Distal colitis is also known as left-sided colitis. The term is used to describe a particular variety of ulcerative colitis, which is an inflammatory disease of the colon. In the distal version of the disease, only the left half of the colon is inflamed. Often, the inflammation may extend all the way down to the rectum and all the way up to the descending colon. Distal colitis can significantly increase a person’s risk of colon cancer, especially if the symptoms are especially severe.
Each variety of ulcerative colitis has its own particular symptoms. Distal colitis tends to cause painful cramps, pain on the left side of the body, diarrhea with blood in it, and weight loss. Some other symptoms that all ulcerative colitis sufferers may experience include rectal bleeding, fever, arthritis, and anemia. Some patients also lose their appetite and may occasionally feel nauseous.
The cause of colitis is still uncertain, but some researchers think it’s caused by a person’s own immune system. These researchers think there might be some kind of bacterial infection in the colon that causes the immune system to overreact and attack the colon itself, leading to inflammation. Some people also think it may be symptomatic of a dysfunctional immune system that is reacting to a threat that doesn’t actually exist. Heredity does seem to also play a role, but the extent of that role is unclear.
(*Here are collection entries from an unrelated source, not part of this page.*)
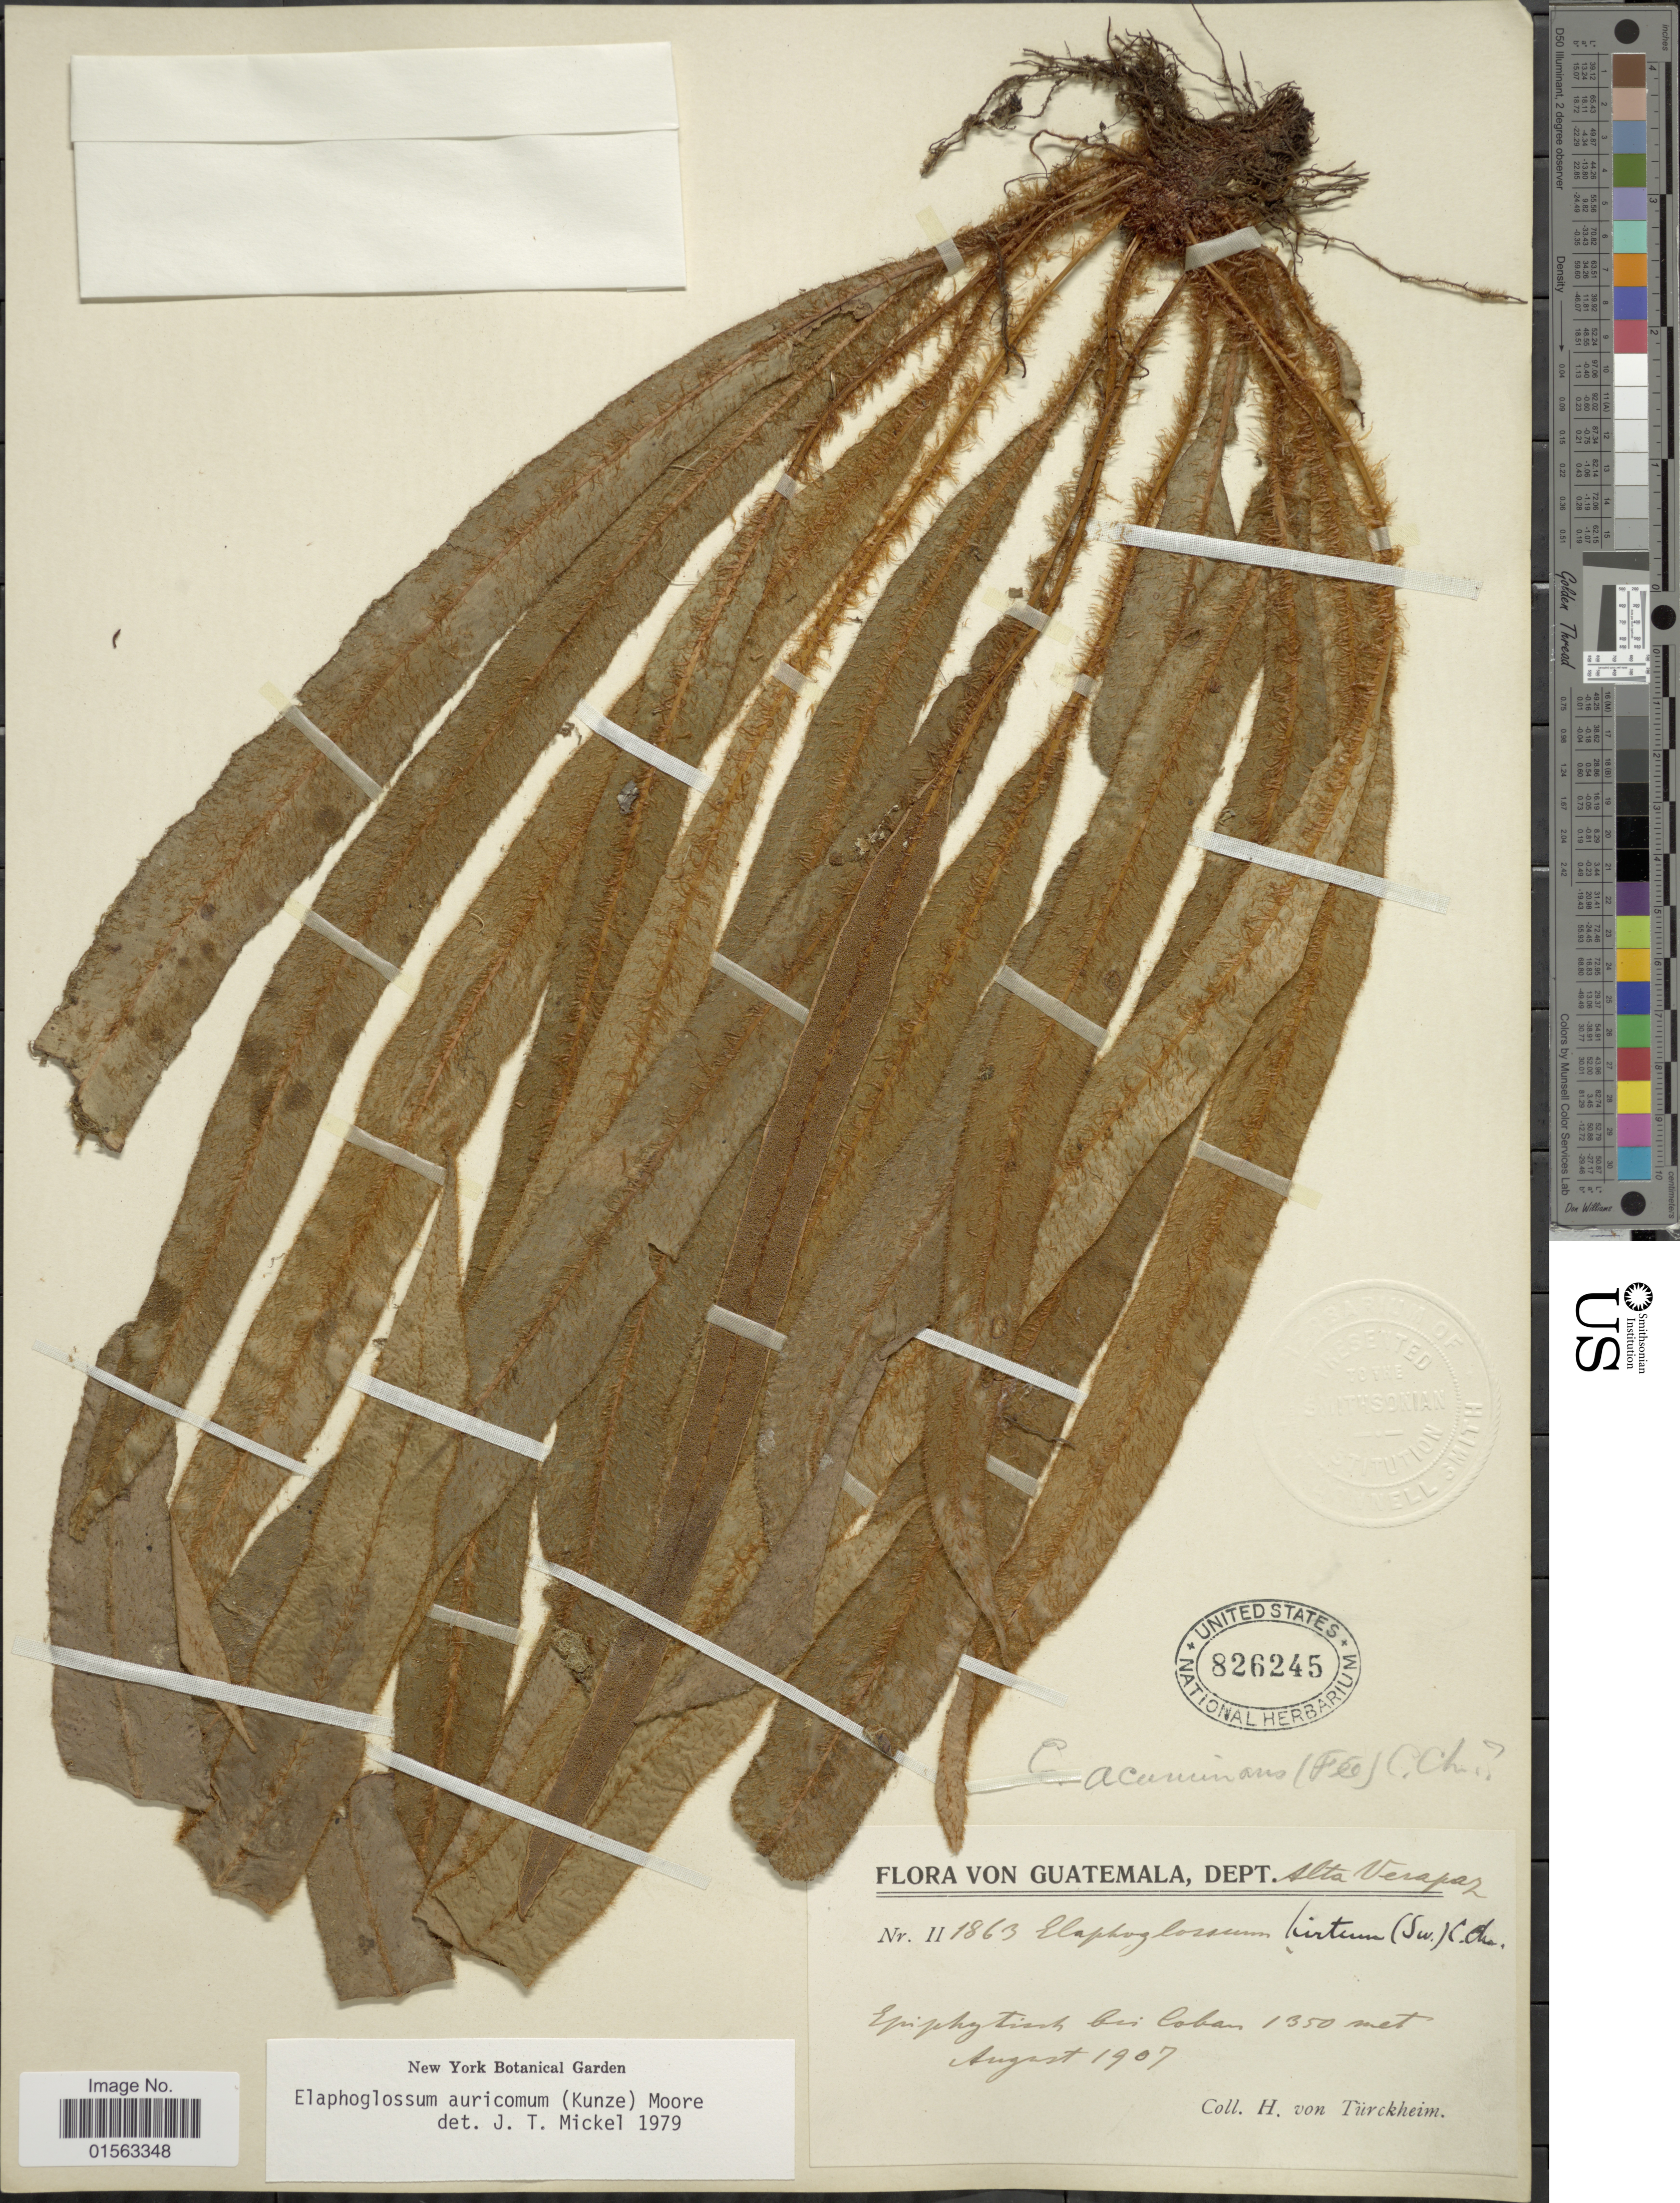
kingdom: Plantae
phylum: Tracheophyta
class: Polypodiopsida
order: Polypodiales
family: Dryopteridaceae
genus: Elaphoglossum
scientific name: Elaphoglossum auricomum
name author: (Kunze) T. Moore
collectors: H. von Türckheim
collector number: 2/1863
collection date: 1907-08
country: Guatemala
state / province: Alta Verapaz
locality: Dept. Alta Verapaz, Coban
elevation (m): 1350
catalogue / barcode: US 826245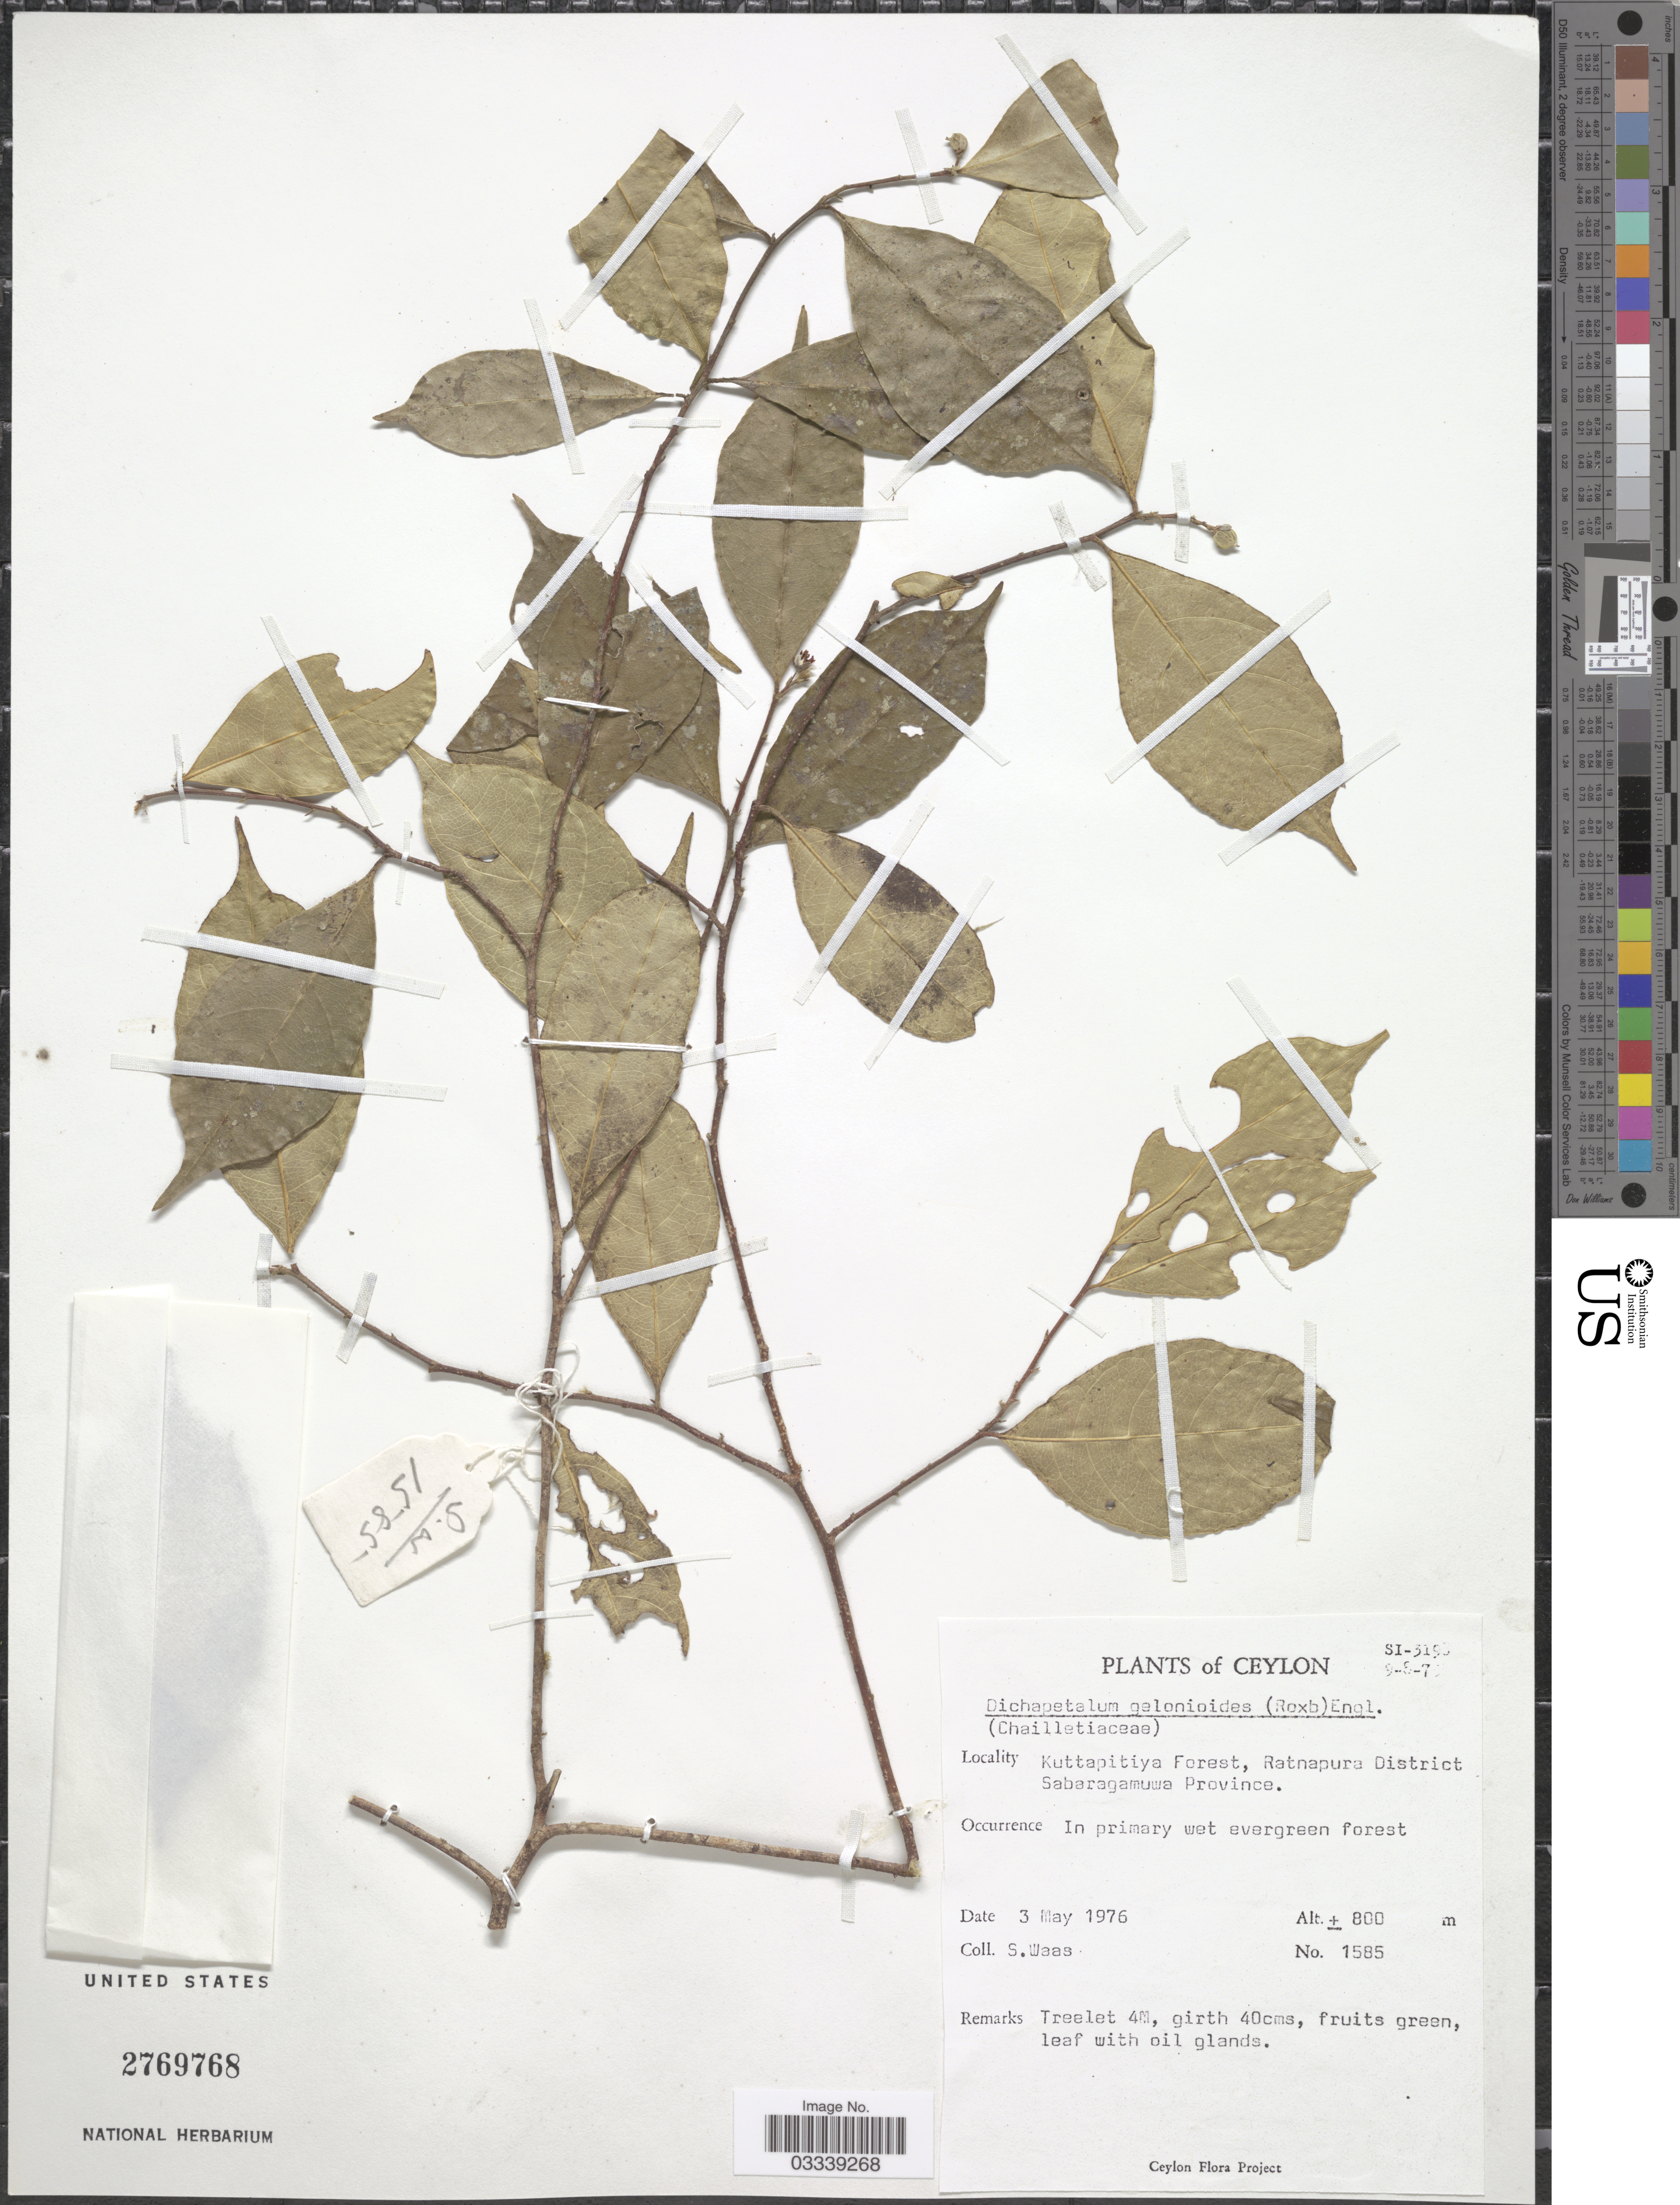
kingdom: Plantae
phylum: Tracheophyta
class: Magnoliopsida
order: Malpighiales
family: Dichapetalaceae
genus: Dichapetalum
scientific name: Dichapetalum gelonioides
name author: (Roxb.) Engl.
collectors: S. Waas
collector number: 1585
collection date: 1976-05-03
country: Sri Lanka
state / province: Sabaragamuwa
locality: Ceylon, Kuttapitiya Forest, Ratnapura District.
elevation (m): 800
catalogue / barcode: US 2769768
Other than heredity, there are a few other risk factors for distal colitis and other forms of ulcerative colitis. In terms of age, people in their 30s seem to be at a slightly greater risk. White people and especially Jewish people are at a higher risk, and people who use a lot of non-steroidal anti-inflammatory drugs (NSAIDs) have a greater chance of developing the disorder.
The symptoms of distal colitis can be somewhat similar to several other disorders, including Crohn’s disease, colon cancer, and irritable bowel syndrome. Doctors will normally have to do a few tests to rule out these other possibilities before treating a person. Some of these tests might include a blood test, colonoscopy, and a barium enema.
When treating distal colitis, doctors usually start by trying to reduce the inflammation directly. Several prescription anti-inflammatory drugs may be tried. Some of these have very severe side effects, so it often takes a while to find a good medication for each patient. If these medications aren’t effective, doctors may try other things like immune system-suppressors. In some severe cases, doctors may have to resort to surgery.